Linear Algebra functions computed using Julia and its algorithms. 64 bits version.

conditionNumber: (JLComplexF64Matrix, JLFloat64) -> JLFloat64

conditionNumber(m) computes the p-condition number of m.

conditionNumber: JLComplexF64Matrix -> JLFloat64

conditionNumber(m) computes the condition number of m.

condSkeel: JLComplexF64Matrix -> JLFloat64

condSkeel(m) computes the Skeel condition number of m.

eigen!: JLComplexF64Matrix -> Record(values: JLComplexF64Vector, vectors: JLComplexF64Matrix)

eigen!(m) computes the spectral decomposition of m but overwrites m to save memory space.

eigen: JLComplexF64Matrix -> Record(values: JLComplexF64Vector, vectors: JLComplexF64Matrix)

eigen(m) computes the spectral decomposition of m.

eigenSystem!: JLComplexF64Matrix -> Record(values: JLComplexF64Vector, leftVectors: JLComplexF64Matrix, rightVectors: JLComplexF64Matrix)

eigenSystem!(m) computes the spectral decomposition of m but overwrites m to save memory space.

eigenSystem: JLComplexF64Matrix -> Record(values: JLComplexF64Vector, leftVectors: JLComplexF64Matrix, rightVectors: JLComplexF64Matrix)

eigenSystem(m) computes the spectral decomposition of m.

eigvals!: JLComplexF64Matrix -> JLComplexF64Vector

eigvals!(m) returns the eigen values of m but overwrites m to save memory space.

eigvals: JLComplexF64Matrix -> JLComplexF64Vector

eigvals(m) returns the eigen values of m.

eigvecs: JLComplexF64Matrix -> JLComplexF64Matrix

eigvecs(m) returns the eigen vectors of m.

exp: JLComplexF64Matrix -> JLComplexF64Matrix

exp(m) returns the matrix exponential of m.

log: JLComplexF64Matrix -> JLComplexF64Matrix

log(m) tries to compute the principal matrix logarithm of m. Otherwise, returns a non pricipal matrix logarithm of m if possible.

mpInverse: JLComplexF64Matrix -> JLComplexF64Matrix

mpInverse(m) returns the Moore-Penrose pseudo inverse of m.

norm: (JLComplexF64Matrix, JLFloat64) -> JLFloat64

norm(m,p) computes the p-norm of m.

norm: (JLComplexF64Vector, JLFloat64) -> JLFloat64

norm(v,p) computes th p-norm of v.

norm: JLComplexF64Matrix -> JLFloat64

norm(m) computes the 2-norm of m, also known as the Frobenius norm.

norm: JLComplexF64Vector -> JLFloat64

norm(v) computes the 2-norm of v.

normalize!: JLComplexF64Matrix -> JLComplexF64Matrix

normalize!(m) destructively normalize m such that its norm equals to 1.

normalize!: JLComplexF64Vector -> JLComplexF64Vector

normalize!(v) destructively normalize v such that norm(v) equals to 1.

normalize: JLComplexF64Matrix -> JLComplexF64Matrix

normalize(m) returns normalized m such that its norm equals to 1.

normalize: JLComplexF64Vector -> JLComplexF64Vector

normalize(v) returns normalized v such that its norm equals to 1.

operatorNorm: (JLComplexF64Matrix, JLFloat64) -> JLFloat64

operatorNorm(m,p) computes the operator norm of m induced by the vector p-norm.

operatorNorm: JLComplexF64Matrix -> JLFloat64

operatorNorm(m) computes the operator norm of m induced by the vector 2-norm.

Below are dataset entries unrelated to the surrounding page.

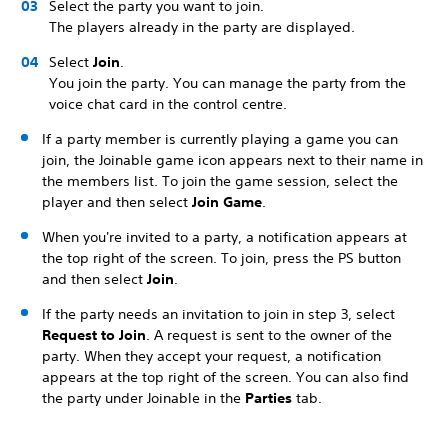
Select the party you want to join.
The players already in the party are displayed.
Select
Join
.
You join the party. You can manage the party from the
voice chat card in the control centre.
If a party member is currently playing a game you can
join, the Joinable game icon appears next to their name in
the members list. To join the game session, select the
player and then select
Join Game
.
When you're invited to a party, a notification appears at
the top right of the screen. To join, press the PS button
and then select
Join
.
If the party needs an invitation to join in step 3, select
Request to Join
. A request is sent to the owner of the
party. When they accept your request, a notification
appears at the top right of the screen. You can also find
the party under Joinable in the
Parties
tab.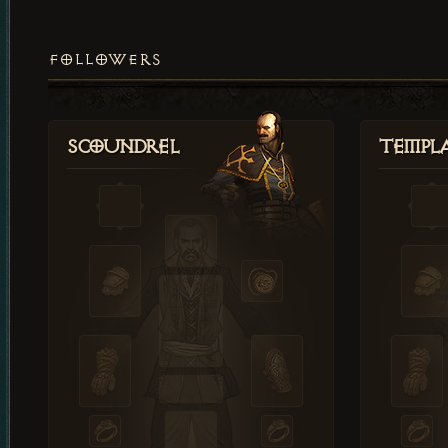
FOLLOWERS
Scoundrel
Templ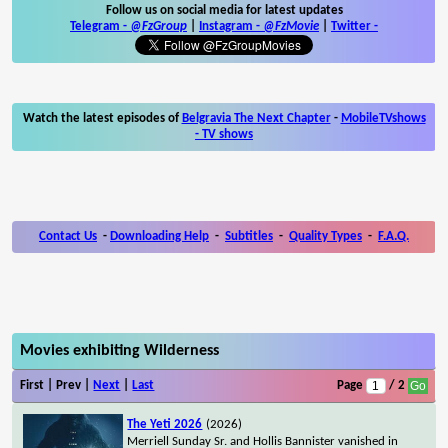
Follow us on social media for latest updates
Telegram -
@FzGroup
|
Instagram
-
@FzMovie
|
Twitter
-
Watch the latest episodes of
Belgravia The Next Chapter
-
MobileTVshows
- TV shows
Contact Us
-
Downloading Help
-
Subtitles
-
Quality Types
-
F.A.Q.
Movies exhibiting Wilderness
First | Prev |
Next
|
Last
Page
/ 2
The Yeti 2026
(2026)
Merriell Sunday Sr. and Hollis Bannister vanished in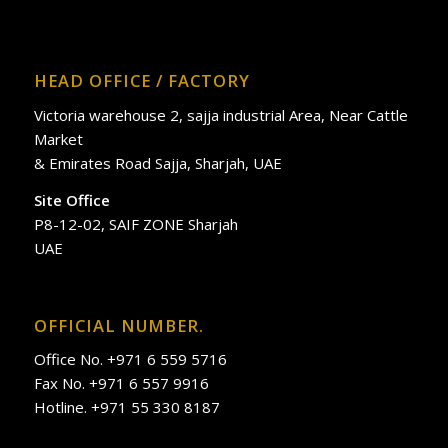
HEAD OFFICE / FACTORY
Victoria warehouse 2, sajja industrial Area, Near Cattle
Market
& Emirates Road Sajja, Sharjah, UAE
Site Office
P8-12-02, SAIF ZONE Sharjah
UAE
OFFICIAL NUMBER.
Office No. +971 6 559 5716
Fax No. +971 6 557 9916
Hotline. +971 55 330 8187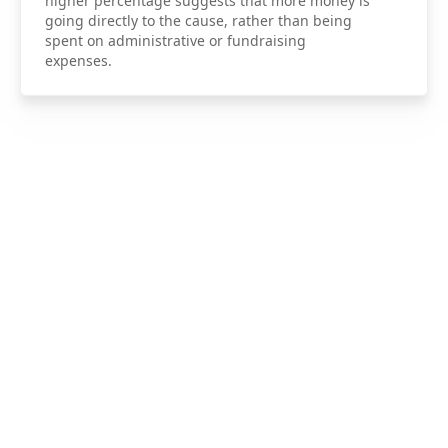
higher percentage suggests that more money is
going directly to the cause, rather than being
spent on administrative or fundraising
expenses.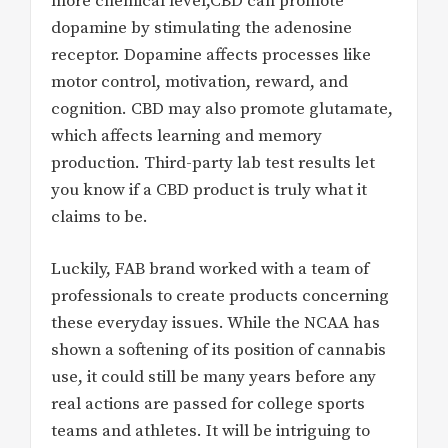
more chemical level,CBD can promote
dopamine by stimulating the adenosine
receptor. Dopamine affects processes like
motor control, motivation, reward, and
cognition. CBD may also promote glutamate,
which affects learning and memory
production. Third-party lab test results let
you know if a CBD product is truly what it
claims to be.
Luckily, FAB brand worked with a team of
professionals to create products concerning
these everyday issues. While the NCAA has
shown a softening of its position of cannabis
use, it could still be many years before any
real actions are passed for college sports
teams and athletes. It will be intriguing to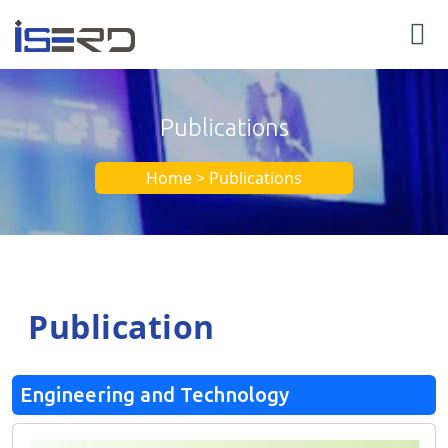
Publications
Home > Publications
Publication
Engineering and Technology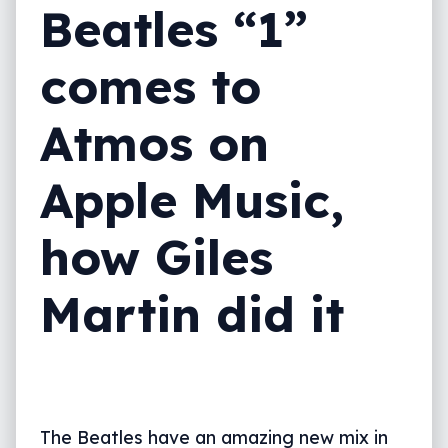
Beatles “1”
comes to
Atmos on
Apple Music,
how Giles
Martin did it
The Beatles have an amazing new mix in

rank!: (JLComplexF64Matrix, JLFloat64) -> NonNegativeInteger

rank!(m, tol) computes rank of m. Counts singular value with magnitude greater than tol but overwrites m to save memory space.

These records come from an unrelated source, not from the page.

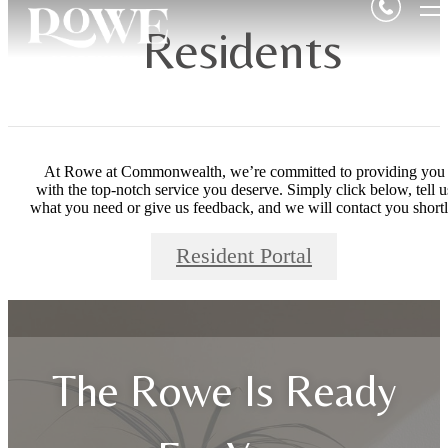
Residents
At Rowe at Commonwealth, we’re committed to providing you
with the top-notch service you deserve. Simply click below, tell u
what you need or give us feedback, and we will contact you shortl
Resident Portal
The Rowe Is Ready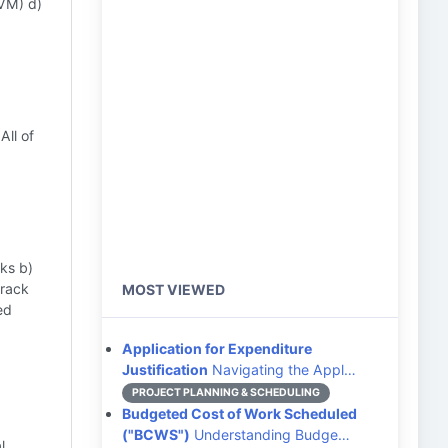
VM) d)
All of
sks b)
track
MOST VIEWED
ed
Application for Expenditure
Justification
Navigating the Appl…
PROJECT PLANNING & SCHEDULING
Budgeted Cost of Work Scheduled
("BCWS")
Understanding Budge…
l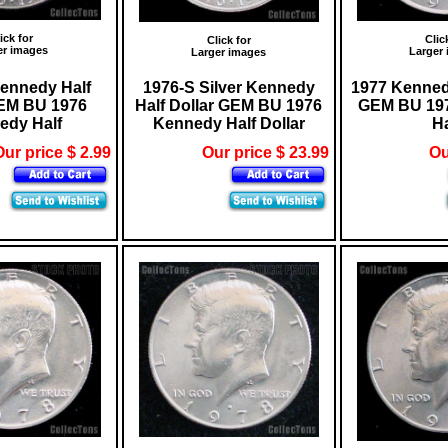
ick for
Clic
Click for
er images
Larger
Larger images
ennedy Half
1976-S Silver Kennedy
1977 Kennedy
GEM BU 1976
Half Dollar GEM BU 1976
GEM BU 19
edy Half
Kennedy Half Dollar
Ha
ur price $ 2.99
Our price $ 23.99
Ou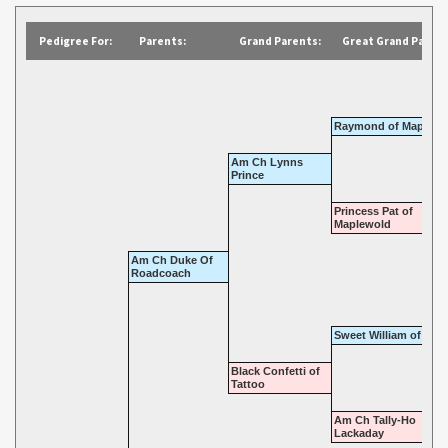
Pedigree For:
Parents:
Grand Parents:
Great Grand Parent
Raymond of Maplewo
Am Ch Lynns
Prince
Princess Pat of
Maplewold
Am Ch Duke Of
Roadcoach
Sweet William of Tatt
Black Confetti of
Tattoo
Am Ch Tally-Ho
Lackaday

rank: (JLComplexF64Matrix, JLFloat64) -> NonNegativeInteger

rank(m, tol) computes rank of m. Counts singular value with magnitude greater than tol.

solve!: (JLComplexF64Matrix, JLComplexF64Matrix) -> JLComplexF64Matrix

solve!(A,B) solves the matrix equation A*X=B. Overwrites B with matrix X and returns X.

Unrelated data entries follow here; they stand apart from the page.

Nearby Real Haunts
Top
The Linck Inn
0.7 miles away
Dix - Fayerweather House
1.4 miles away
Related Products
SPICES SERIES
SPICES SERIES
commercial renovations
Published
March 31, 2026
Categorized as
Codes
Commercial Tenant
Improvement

solve: (JLComplexF64Matrix, JLComplexF64Matrix) -> JLComplexF64Matrix

solve(A,B) solves the matrix equation A*X=B, and returns X.

sqrt: JLComplexF64Matrix -> JLComplexF64Matrix

sqrt(m) returns the principal square root of m.

svd!: JLComplexF64Matrix -> Record(U: JLComplexF64Matrix, sv: JLFloat64Vector, Vt: JLComplexF64Matrix)

svd!(m) is the same as svd(m) but overwites a to save memory space.

svd: JLComplexF64Matrix -> Record(U: JLComplexF64Matrix, sv: JLFloat64Vector, Vt: JLComplexF64Matrix)

svd(m) computes the singular value decomposition SVD of m such that SVD.U * diagonalMatrix(SVD.sv) * SVD.Vt = m.

svdvals!: JLComplexF64Matrix -> JLFloat64Vector

svdvals!(m) returns the singular values of m but overwrites m to save memory space.

svdvals: JLComplexF64Matrix -> JLFloat64Vector

svdvals(m) returns the singular values of m.